◆ Excerpted passage
_ _ _

Because every step is affine over GF(251), the whole validator is one affine map:

f(x) = Mx + c (mod 251)

with target vector:

[92, 97, 27, 240, 199, 80, 217, 23]

Evaluating the transform on the zero vector and on the eight basis vectors gives the full 8 x 8 system. Solving it modulo 251 yields:

xlmatrix

This is the terminal password.

4. Reversing s2

s2 consumes the 8 password bytes as four 16-bit words:

[x | l<<8, m | a<<8, t | r<<8, i | x<<8]

Then each row updates the four-word state with the spreadsheet formulas and exports four bytes through columns H:K. Repeating the transition for 65 rounds produces a 260-byte keystream.

5. Reversing s3

s3 copies the keystream bytes into column B and XORs them with the encrypted 26 x 10 matrix in D2:M27:

=BITXOR(INDEX($D$2:$M$27,ROW()-1,COLUMN()-15),INDEX($B$2:$B$261,(ROW()-2)*10+COLUMN()-15))

The result is stored in P2:Y27. Interpreting those 260 bytes as rows of 10 packed bytes gives an 80 x 26 black-and-white image. Rendering that bitmap recovers the message shown in terminal.png:

alfa{here_is_your_snack}

Solution

1. Export the public sheet

Save the Google Sheets document as export.xlsx.

2. Enumerate hidden sheets

Open the workbook and inspect sheet names / visibility. The visible Panel sheet is only a renderer; all important logic is hidden in s1, s2, and s3.

_ _ _

◆ Work item a
Filter the records, keeping each line that contains the string "Lebenshaus". Match case exactly.
The spreadsheet writeup and the records that follow it come from separate, unrelated sources.

◆ Task material
_ _ _

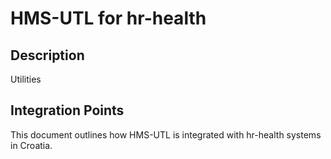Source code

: # HMS-UTL for hr-health

## Description

Utilities

## Integration Points

This document outlines how HMS-UTL is integrated with hr-health systems in Croatia.
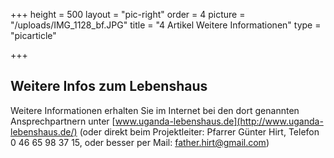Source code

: +++
height = 500
layout = "pic-right"
order = 4
picture = "/uploads/IMG_1128_bf.JPG"
title = "4 Artikel Weitere Informationen"
type = "picarticle"

+++
## Weitere Infos zum Lebenshaus

Weitere Informationen erhalten Sie im Internet bei den dort genannten Ansprechpartnern unter [www.uganda-lebenshaus.de](http://www.uganda-lebenshaus.de/) (oder direkt beim Projektleiter: Pfarrer Günter Hirt, Telefon 0 46 65 98 37 15, oder besser per Mail: [father.hirt@gmail.com](mailto:father.hirt@gmail.com?subject=Lebenshaus&body=))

_ _ _

◆ Work item b
Name every workbook sheet that the spreadsheet writeup mentions.

◆ Task output a
## Weitere Infos zum Lebenshaus
Weitere Informationen erhalten Sie im Internet bei den dort genannten Ansprechpartnern unter [www.uganda-lebenshaus.de](http://www.uganda-lebenshaus.de/) (oder direkt beim Projektleiter: Pfarrer Günter Hirt, Telefon 0 46 65 98 37 15, oder besser per Mail: [father.hirt@gmail.com](mailto:father.hirt@gmail.com?subject=Lebenshaus&body=))

◆ Task output b
Panel, s1, s2, s3